Milam v. Milam [unpublished], Record No. 0837-12-4, (Va. App., April 30, 2013), is a 28-paged opinion in which a Manassas solo law practitioner claims thirty-eight errors by the trial court.  The attorney, Kirk T. Milam, (“Husband”), fails to provide principles of law or authorities regarding thirteen of his arguments, and loses those outright.
       On the remaining twenty-five issues, Husband wins relatively little:  He receives back his separately-owned 2004 BMW improperly classified as marital, and scores a few inconsequential technical upsets requiring Jonathan C. Thacher, the judge designate in Rappahannock County, to add words to the final order. 
       If the result of your appeal is for the trial court to calculate and announce presumptive guideline child support before awarding the same child support as before; or the consequence of the appeal is an additional sentence in the final order declaring that the court considered all statutory factors before it makes the identical award; then the appeal hardly seems worthwhile.

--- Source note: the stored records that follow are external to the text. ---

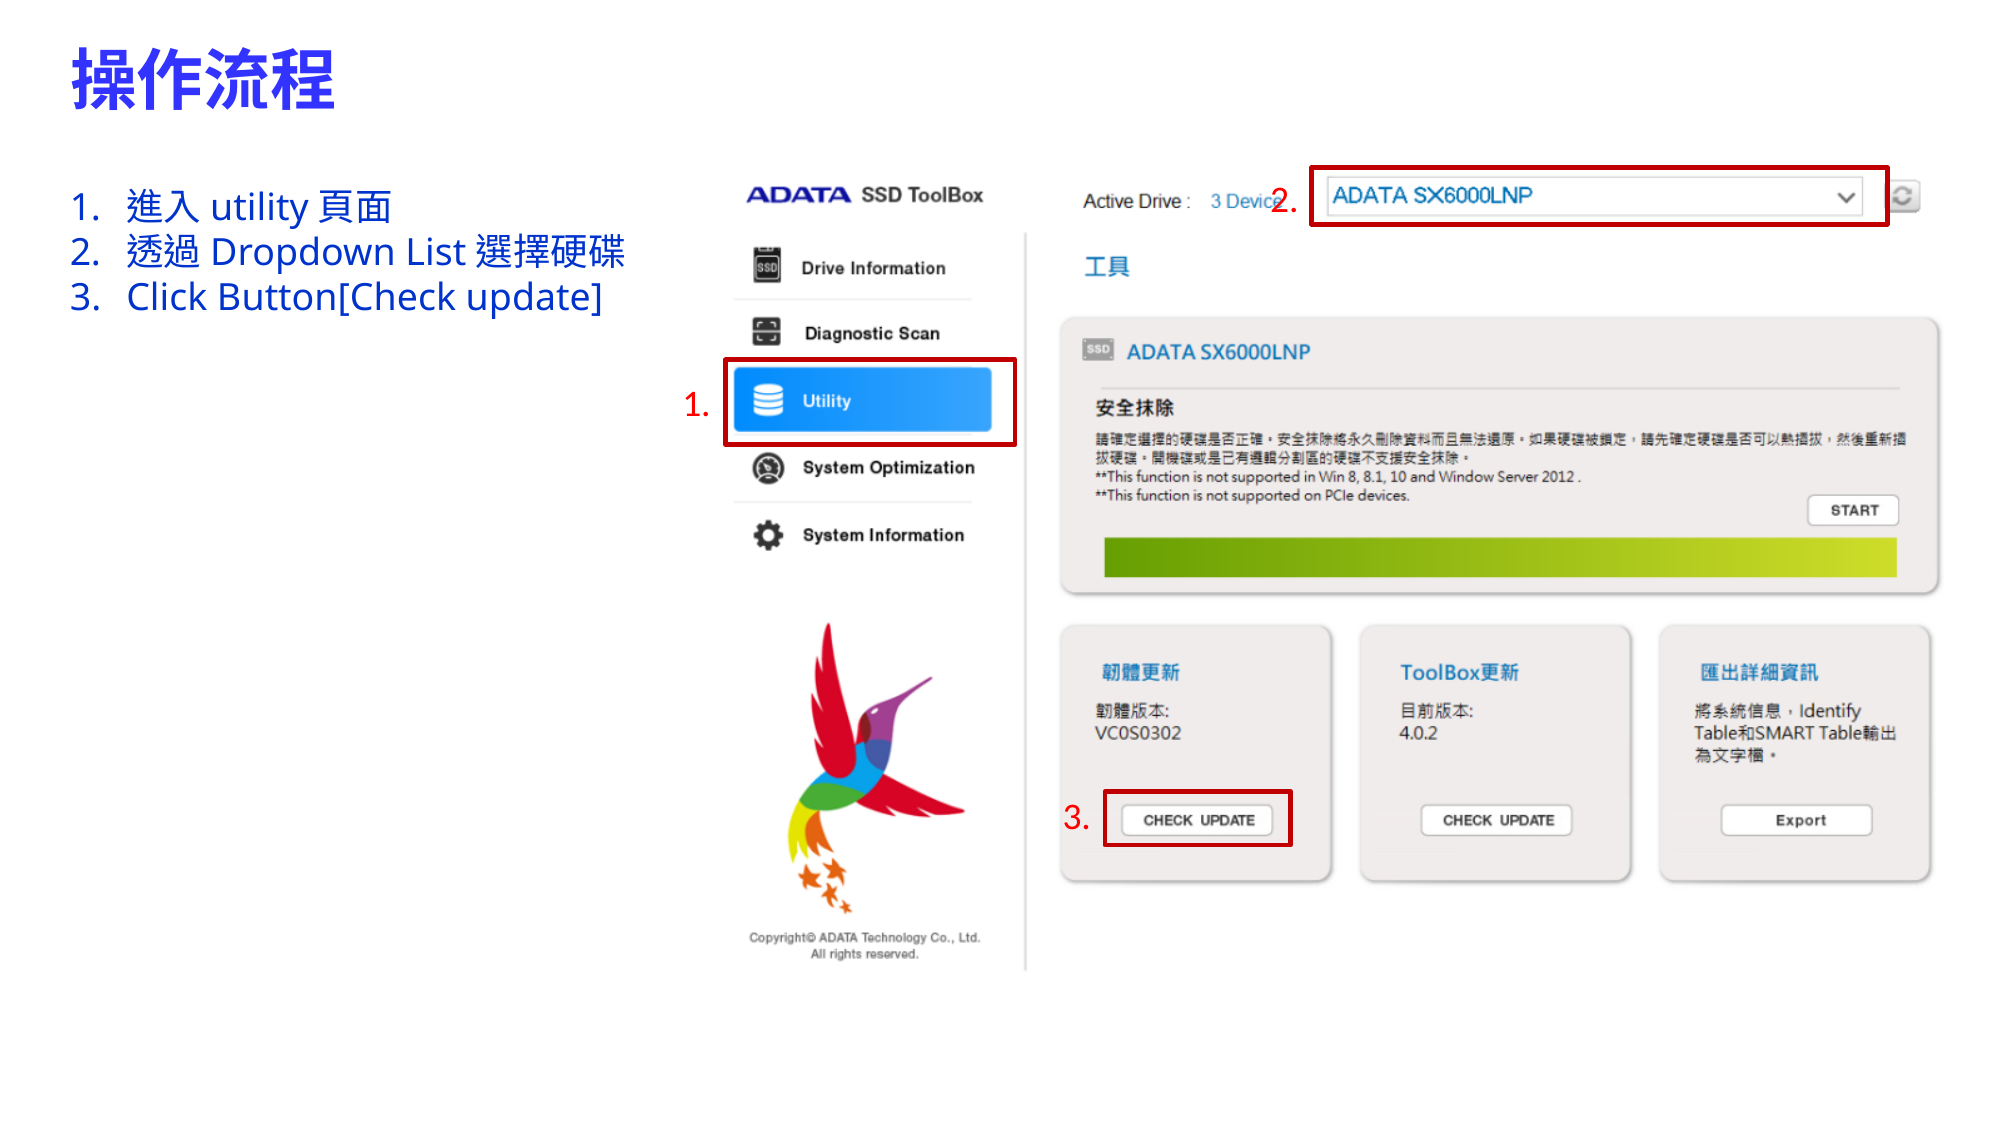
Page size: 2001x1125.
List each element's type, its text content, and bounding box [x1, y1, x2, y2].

text_box 1. [667, 371, 726, 432]
picture [732, 143, 1952, 984]
text_box 操作流程 [55, 26, 1292, 131]
text_box 進入utility頁面 透過Dropdown List選擇硬碟 Click Button[Check update] [55, 130, 755, 416]
text_box [725, 359, 732, 445]
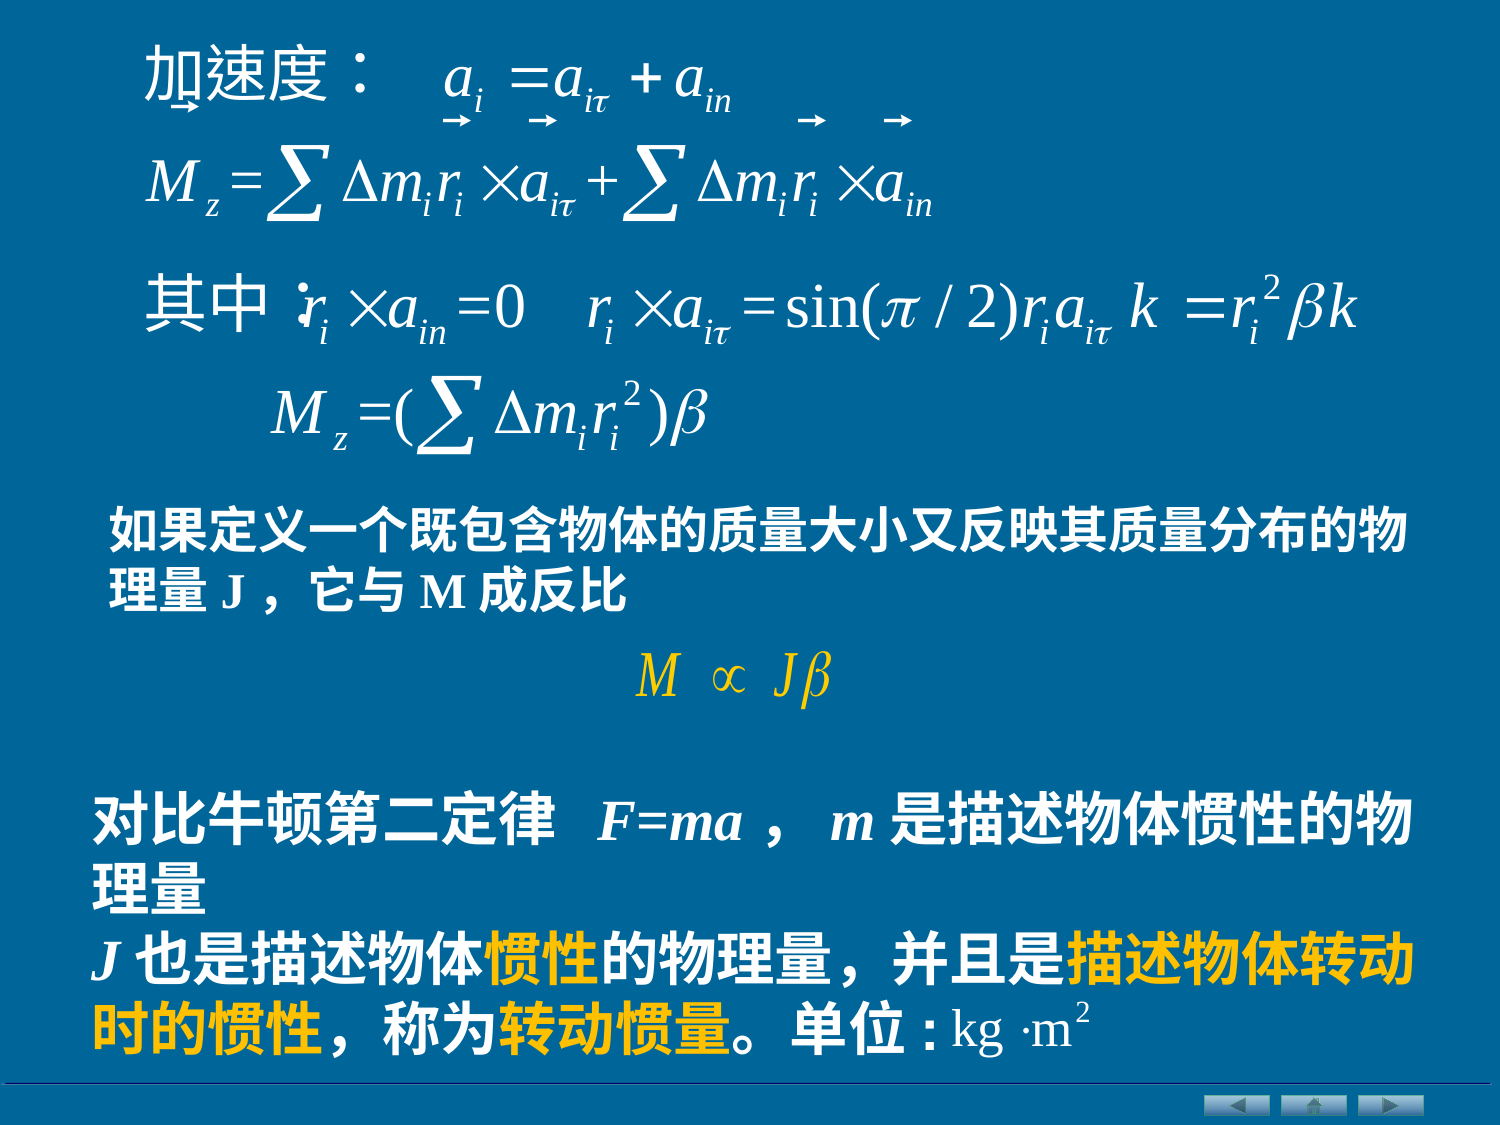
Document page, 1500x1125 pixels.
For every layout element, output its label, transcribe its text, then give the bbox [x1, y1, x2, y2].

text_box 如果定义一个既包含物体的质量大小又反映其质量分布的物理量J，它与M成反比 [93, 491, 1454, 627]
text_box 对比牛顿第二定律 F=ma，m是描述物体惯性的物理量 J也是描述物体惯性的物理量，并且是描述物体转动时的惯性，称为转动惯量。单位: [76, 775, 1436, 1070]
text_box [135, 30, 949, 238]
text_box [135, 255, 1377, 470]
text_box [942, 988, 1099, 1069]
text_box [631, 644, 845, 717]
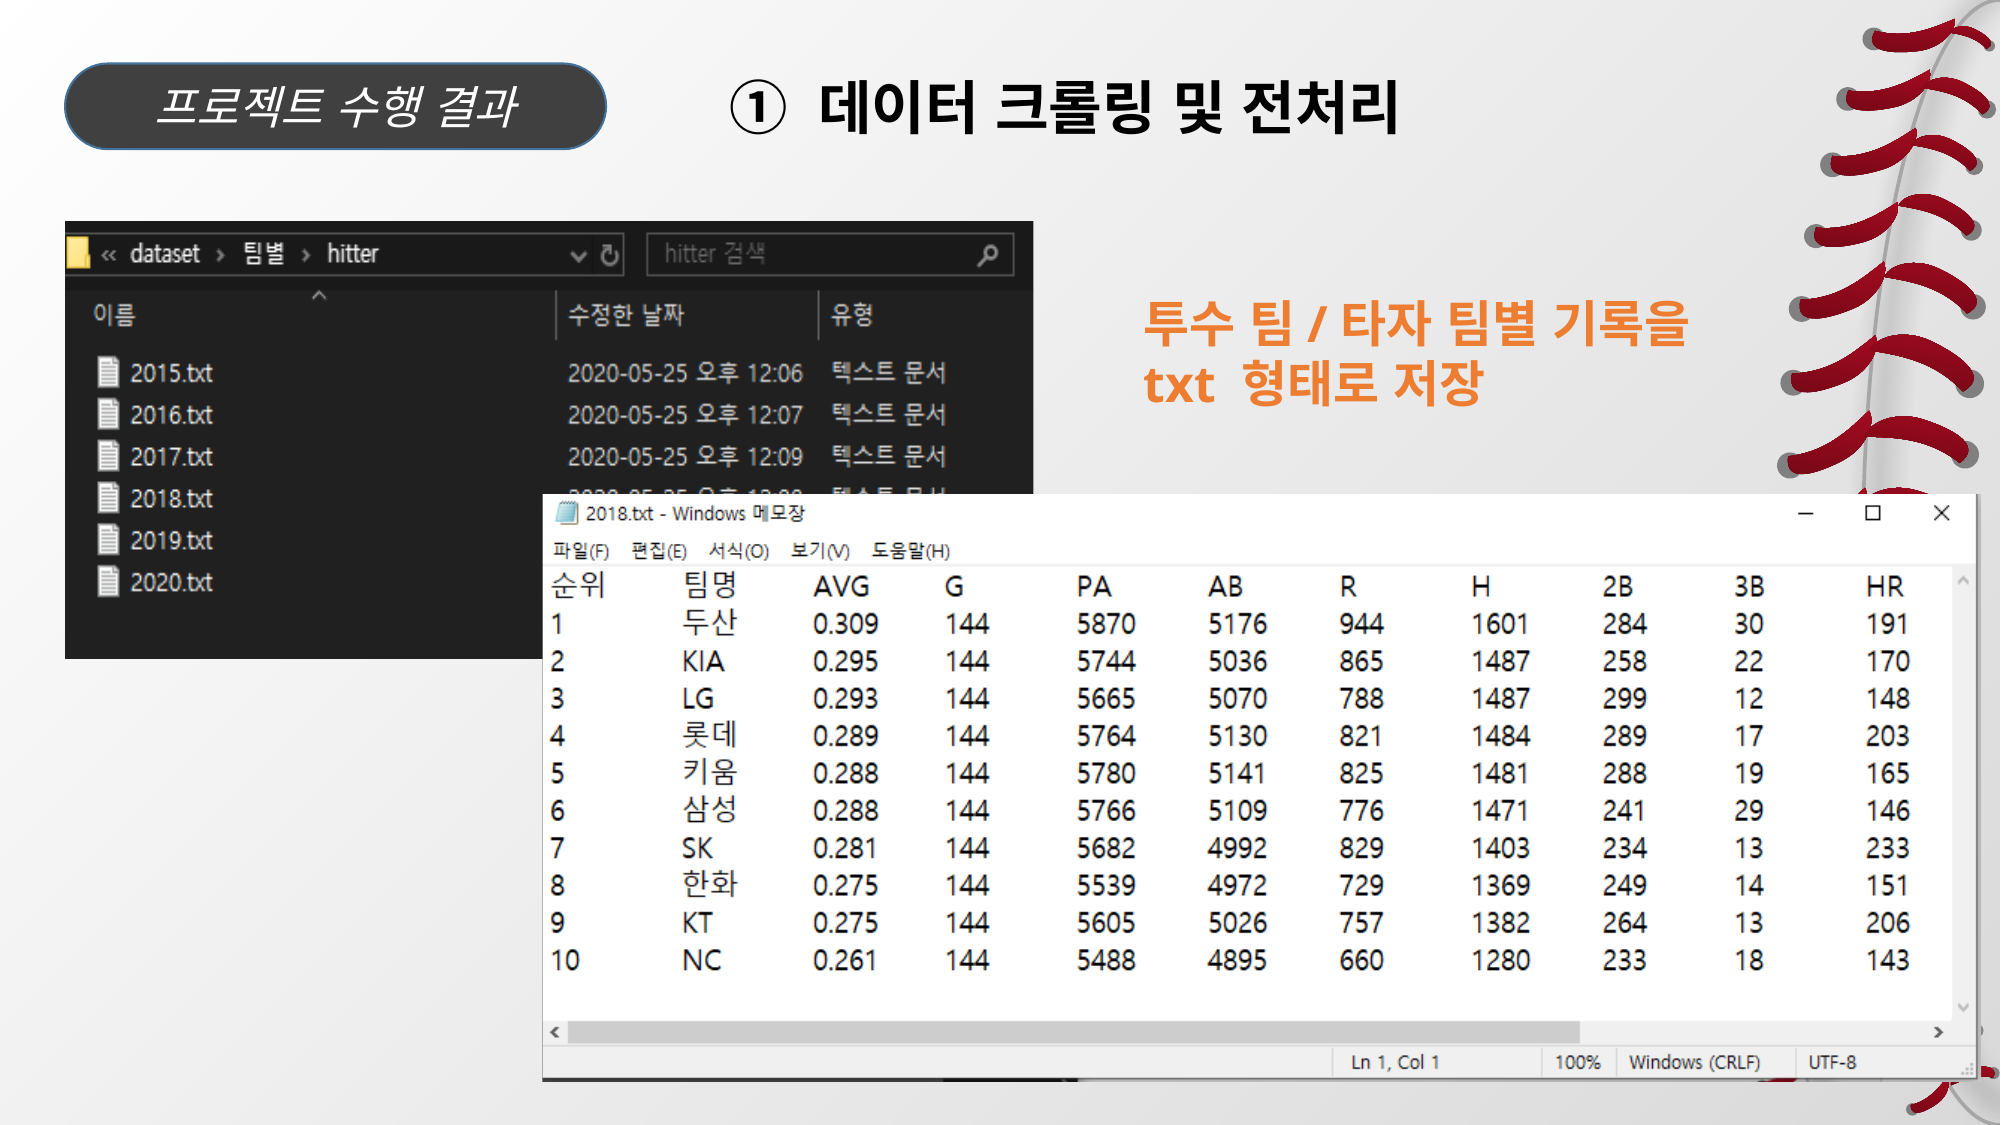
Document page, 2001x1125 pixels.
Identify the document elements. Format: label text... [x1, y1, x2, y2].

       In his divorce, Husband refused to disclose the tax arrears on his income as sole breadwinner.  He controlled the finances, spent money on gifts and vacations with paramours, and predictably was assessed the entirety of the unspecified tax obligation.  Husband also obtained court permission for a custody evaluation conditioned on his pre-payment, and then declined to pay the evaluator.
       Husband was, according to Judge Thacher, “obstreperous, uncooperative and unwilling to disclose his earnings and income,” resulting in awards against him of $4,000 a month in alimony and child support, and $82,000 as wife’s attorney fees.  Since he never disclosed his income, we cannot measure how well he did representing himself.  Since he appears to have lost every argument in the trial court and nearly every issue on appeal except the automobile, one may speculate that even being a lawyer does not always help.
       The Court of Appeals sustained the spousal support award with no evidence of husband’s income, citing Andrews v. Creacey, 56 Va. App. 606, 696 S.E.2d 218 (2010); and Fadness v. Fadness, 52 Va. App. 833, 846, 667 S.E.2d 857, 865 (2008).  However, neither of those cases seems to support the proposition that spousal support is justified based upon need alone.  In Andrews, wife lost her support bid when she failed to produce evidence of her finances.  Fadness declares that a wife’s testimony and expense sheet are sufficient to establish her need; but states that on page 864 of the opinion — not page 865; and does not appear to claim that wife’s evidence alone is sufficient basis for awarding her support.
       A generally recognized principal of family law is that spousal support requires proof of both need and ability to pay.  A support award lacking record evidence of ability to pay, or at least an imputation of income for the payor, may be clearly erroneous.  Though this blogger has not researched authority supporting the general rule, it is his considered opinion that a support appeal premised on proof of need alone may founder if it has no better citations that Andrews and Fadness.[1]



[1] According to the appellate court in Milam, “[T]he trial court noted that husband was an attorney with an active law practice, and concluded that sufficient evidence demonstrated that husband “ha[d] in the past and may in the future earn gross incomes in any given year in excess of $100,000.”  If the trial court imputation of income plus evidence of wife’s finances — rather than wife’s need alone — constituted the basis for affirmance of the support award, this writer believes the Court of Appeals might have said so more clearly.